I want to know what Bungie was thinking (Destiny)

by Jabberwok, Thursday, September 25, 2014, 21:52 (3507 days ago) @ Cody Miller

Looking around the internet at various other communities such as reddit Destiny, and here, I see the same thing arising:

People are losing interest in the game.

All of them are saying the same types of things I said day 1. There is nothing to do, and replaying stuff over and over is not content. The grind is no fun.

I honestly want to know what Bungie was thinking with this system. How did not one of the 400 people working on this game say to themselves while playing it, "You know, this is kind of lame…".

I want to know how Tyson could design the investment system he did without knowing it would lead to this. If that's the best you could come up with you need to find another man for the job, or better yet find a way to scrap the system completely.

I want to know how they could hype the Queen's event, which was literally just "play these same missions over again". I want to know why Bungie just removed the only incentive to play these missions.

I want to know why the raid was so cool, but the story missions were not.

I want to know why the story was a complete mess, and 100x more deserving of an .isnotcanon site than Reach.

It just utterly baffles me that this could happen in a studio that has nailed the fun factor up to this point, and without regards to the investment system in Destiny, mostly nailed it there.

Most of the folks who disagreed are starting to come around now that they have reached the end game.

None of the events except the Vault of Glass are any good. Combined arms and Salvage are playlists that should have just been active 24/7 from day 1. Queen's bounties are just recycled story missions. Iron Banner is just crucible with better rewards.

Why does Bungie think that people were mindlessly shooting in the loot cave not wanting to play the game? Because playing the game when you are 22+ kind of sucks. The fact that folks would rather spend their time at the loot cave than playing the game should be deeply embarrassing.

Keep in mind I predicted this FOUR YEARS AGO, even before the game was announced. Either I am a goddamn psychic, or I know something that Bungie apparently doesn't.

Destiny went out with a whimper. Contrast that with The Last of Us, which upon finishing, my first thought was "Holy shit, what an awesome game, I can't wait to try on Survivor!".

I'm not sure the comparison to The Last of Us is relevant, as the games are not really in a similar genre at all. But I do agree on a lot of points. One problem is that most MMOs or other similar titles either have a lot more content, or they have more randomized content of some kind to keep things fresh. I'm starting to wish that they had put more resources into making a dynamic single player/coop campaign, with maybe some public battles thrown in, as that's what they've been good at in the past, and then separated out things like patrols and strikes. Or, alternatively, they need to devise a system that is fundamentally more dynamic that people can keep playing, like an expanded Firefight mode. If they expanded patrols to keep things changing, instead of just respawning the same groups of enemies over and over, that would be a vast improvement.

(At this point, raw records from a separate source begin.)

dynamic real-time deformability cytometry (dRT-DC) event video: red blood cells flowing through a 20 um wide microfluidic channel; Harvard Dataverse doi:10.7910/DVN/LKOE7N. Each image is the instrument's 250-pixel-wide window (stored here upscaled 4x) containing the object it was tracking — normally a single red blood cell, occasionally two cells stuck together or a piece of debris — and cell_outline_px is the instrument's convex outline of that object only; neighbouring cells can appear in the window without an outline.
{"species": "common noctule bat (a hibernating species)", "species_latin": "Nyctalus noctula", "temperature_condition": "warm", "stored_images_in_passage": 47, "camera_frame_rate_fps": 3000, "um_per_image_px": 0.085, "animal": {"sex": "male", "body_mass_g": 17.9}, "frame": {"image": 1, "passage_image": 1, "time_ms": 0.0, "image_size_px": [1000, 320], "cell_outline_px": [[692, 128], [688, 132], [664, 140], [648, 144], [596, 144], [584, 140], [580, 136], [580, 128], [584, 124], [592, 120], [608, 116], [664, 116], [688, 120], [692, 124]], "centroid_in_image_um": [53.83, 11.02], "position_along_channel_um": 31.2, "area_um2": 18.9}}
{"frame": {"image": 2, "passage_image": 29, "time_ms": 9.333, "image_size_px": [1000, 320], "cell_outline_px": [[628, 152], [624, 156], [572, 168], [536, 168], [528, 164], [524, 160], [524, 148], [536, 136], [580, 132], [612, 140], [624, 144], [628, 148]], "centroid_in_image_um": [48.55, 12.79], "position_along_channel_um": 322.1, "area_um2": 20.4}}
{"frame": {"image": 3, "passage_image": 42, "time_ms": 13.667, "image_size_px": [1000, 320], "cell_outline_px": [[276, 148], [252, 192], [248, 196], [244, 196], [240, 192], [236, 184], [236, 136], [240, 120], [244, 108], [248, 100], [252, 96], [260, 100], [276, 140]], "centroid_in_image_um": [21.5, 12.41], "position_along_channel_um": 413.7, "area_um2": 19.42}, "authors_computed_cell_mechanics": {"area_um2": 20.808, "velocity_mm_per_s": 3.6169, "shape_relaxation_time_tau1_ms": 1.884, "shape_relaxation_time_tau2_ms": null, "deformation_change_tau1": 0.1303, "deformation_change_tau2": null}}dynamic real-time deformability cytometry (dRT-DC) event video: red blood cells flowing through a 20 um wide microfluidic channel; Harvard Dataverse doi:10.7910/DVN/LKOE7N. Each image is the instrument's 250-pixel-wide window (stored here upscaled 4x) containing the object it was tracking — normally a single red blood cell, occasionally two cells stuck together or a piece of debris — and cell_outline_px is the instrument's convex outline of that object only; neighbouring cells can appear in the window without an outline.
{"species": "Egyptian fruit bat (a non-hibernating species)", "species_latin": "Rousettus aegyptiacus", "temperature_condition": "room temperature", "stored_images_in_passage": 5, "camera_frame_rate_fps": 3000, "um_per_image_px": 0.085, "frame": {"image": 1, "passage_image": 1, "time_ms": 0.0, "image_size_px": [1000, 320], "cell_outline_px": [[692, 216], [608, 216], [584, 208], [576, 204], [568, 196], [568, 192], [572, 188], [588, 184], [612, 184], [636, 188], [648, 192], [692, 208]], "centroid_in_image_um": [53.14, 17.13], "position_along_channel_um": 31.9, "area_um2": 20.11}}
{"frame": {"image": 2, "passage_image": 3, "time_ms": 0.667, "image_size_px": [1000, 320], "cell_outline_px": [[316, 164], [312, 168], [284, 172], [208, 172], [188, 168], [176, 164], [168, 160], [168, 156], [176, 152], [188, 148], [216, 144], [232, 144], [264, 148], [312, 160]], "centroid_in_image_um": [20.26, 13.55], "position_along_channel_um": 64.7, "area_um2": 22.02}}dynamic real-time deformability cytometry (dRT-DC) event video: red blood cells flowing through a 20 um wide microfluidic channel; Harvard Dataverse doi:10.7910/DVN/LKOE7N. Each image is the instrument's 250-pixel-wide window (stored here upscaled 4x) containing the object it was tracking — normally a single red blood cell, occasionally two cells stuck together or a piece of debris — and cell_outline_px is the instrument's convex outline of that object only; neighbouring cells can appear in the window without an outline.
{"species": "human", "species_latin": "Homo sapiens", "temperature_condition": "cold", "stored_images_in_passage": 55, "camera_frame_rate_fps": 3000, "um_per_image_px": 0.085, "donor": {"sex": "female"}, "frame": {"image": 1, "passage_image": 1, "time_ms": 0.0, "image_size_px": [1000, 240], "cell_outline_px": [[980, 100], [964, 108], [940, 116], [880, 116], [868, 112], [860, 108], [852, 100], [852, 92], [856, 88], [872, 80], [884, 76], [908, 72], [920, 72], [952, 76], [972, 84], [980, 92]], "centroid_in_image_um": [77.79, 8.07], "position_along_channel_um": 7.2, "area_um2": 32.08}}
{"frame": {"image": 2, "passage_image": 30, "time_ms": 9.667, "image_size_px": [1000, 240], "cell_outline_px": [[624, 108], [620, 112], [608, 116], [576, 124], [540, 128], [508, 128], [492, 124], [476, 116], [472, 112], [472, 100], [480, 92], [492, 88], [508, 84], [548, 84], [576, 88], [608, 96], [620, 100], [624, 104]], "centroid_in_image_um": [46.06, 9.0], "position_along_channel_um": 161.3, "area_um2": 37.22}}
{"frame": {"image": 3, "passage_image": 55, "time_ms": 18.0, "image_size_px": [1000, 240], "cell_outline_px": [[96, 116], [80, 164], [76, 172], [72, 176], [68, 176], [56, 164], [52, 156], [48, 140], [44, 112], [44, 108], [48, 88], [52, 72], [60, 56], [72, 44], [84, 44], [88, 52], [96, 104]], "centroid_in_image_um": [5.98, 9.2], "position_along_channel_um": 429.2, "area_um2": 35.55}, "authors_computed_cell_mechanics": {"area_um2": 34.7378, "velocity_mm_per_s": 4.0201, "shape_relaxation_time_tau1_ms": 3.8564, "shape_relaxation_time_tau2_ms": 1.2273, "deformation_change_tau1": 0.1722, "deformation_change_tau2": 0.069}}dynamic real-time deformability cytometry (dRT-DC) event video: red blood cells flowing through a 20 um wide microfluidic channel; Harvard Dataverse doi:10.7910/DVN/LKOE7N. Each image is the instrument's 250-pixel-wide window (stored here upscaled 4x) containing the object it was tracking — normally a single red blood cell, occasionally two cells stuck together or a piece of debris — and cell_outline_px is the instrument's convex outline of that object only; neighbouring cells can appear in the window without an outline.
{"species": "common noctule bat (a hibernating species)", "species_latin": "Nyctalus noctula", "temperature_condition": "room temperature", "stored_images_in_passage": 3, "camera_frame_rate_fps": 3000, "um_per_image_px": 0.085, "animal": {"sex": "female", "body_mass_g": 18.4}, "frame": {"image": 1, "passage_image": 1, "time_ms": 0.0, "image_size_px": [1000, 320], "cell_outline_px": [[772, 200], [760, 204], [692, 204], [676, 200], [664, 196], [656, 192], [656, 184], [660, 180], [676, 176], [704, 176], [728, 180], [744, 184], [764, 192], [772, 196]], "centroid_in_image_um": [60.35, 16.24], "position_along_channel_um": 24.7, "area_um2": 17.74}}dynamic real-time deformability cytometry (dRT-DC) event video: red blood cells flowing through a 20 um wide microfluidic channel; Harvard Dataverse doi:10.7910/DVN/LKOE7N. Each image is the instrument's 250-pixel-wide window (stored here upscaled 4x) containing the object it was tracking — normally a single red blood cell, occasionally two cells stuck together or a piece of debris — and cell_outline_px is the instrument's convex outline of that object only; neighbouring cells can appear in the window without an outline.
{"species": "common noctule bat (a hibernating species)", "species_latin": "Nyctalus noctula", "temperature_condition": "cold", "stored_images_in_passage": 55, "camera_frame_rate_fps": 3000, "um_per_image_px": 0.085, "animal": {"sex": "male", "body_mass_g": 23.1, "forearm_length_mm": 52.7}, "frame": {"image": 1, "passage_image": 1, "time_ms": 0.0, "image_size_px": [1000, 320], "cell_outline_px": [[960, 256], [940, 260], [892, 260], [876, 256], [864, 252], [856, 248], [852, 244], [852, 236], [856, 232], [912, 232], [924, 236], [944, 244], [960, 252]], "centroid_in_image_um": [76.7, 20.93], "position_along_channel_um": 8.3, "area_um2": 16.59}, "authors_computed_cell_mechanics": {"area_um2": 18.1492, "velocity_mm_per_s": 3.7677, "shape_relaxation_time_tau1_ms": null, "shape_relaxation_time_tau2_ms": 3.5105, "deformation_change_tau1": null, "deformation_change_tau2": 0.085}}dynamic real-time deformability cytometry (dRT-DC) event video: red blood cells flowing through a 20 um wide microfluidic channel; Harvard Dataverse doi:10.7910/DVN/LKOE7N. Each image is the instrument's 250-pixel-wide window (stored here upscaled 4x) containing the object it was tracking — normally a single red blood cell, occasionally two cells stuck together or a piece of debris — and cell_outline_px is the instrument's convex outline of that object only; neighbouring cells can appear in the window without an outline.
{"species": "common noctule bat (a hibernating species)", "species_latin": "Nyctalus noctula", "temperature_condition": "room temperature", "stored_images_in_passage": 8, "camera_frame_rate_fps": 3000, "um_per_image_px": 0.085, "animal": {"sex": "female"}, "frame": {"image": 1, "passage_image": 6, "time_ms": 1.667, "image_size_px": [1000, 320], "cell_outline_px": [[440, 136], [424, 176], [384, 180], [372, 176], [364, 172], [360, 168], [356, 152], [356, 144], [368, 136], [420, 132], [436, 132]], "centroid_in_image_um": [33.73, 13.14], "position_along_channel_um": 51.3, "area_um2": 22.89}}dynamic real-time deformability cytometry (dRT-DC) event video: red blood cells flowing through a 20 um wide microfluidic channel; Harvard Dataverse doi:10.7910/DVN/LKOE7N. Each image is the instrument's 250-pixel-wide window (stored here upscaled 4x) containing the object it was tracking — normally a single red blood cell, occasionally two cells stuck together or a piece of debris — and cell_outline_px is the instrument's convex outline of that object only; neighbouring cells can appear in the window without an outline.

After some thought, here's how I would want them to do things in the next title, keeping in mind limited time for development: A short, but tightly designed story mode for single and coop play that is completely separate from the public spaces, so it isn't held back by their requirements. After that, a number of sandbox maps similar to what we have now, that would be like Patrol crossed with Halo's Firefight, but with many more random events and missions, and much more dynamic monster spawns and movements. In other words, something that feels more like an actual battlefield, instead of a whack-a-mole machine. They could work strikes and raids into this system, but randomize bosses and locations more so it doesn't feel so repetitive (this would also mean less voice acting needed). The competitive multiplayer side of things seems fine, except that they should not be withholding certain modes from players. That just seems ridiculous.

Personally, I liked Reach, btw. The progression system didn't bother me because it was completely cosmetic.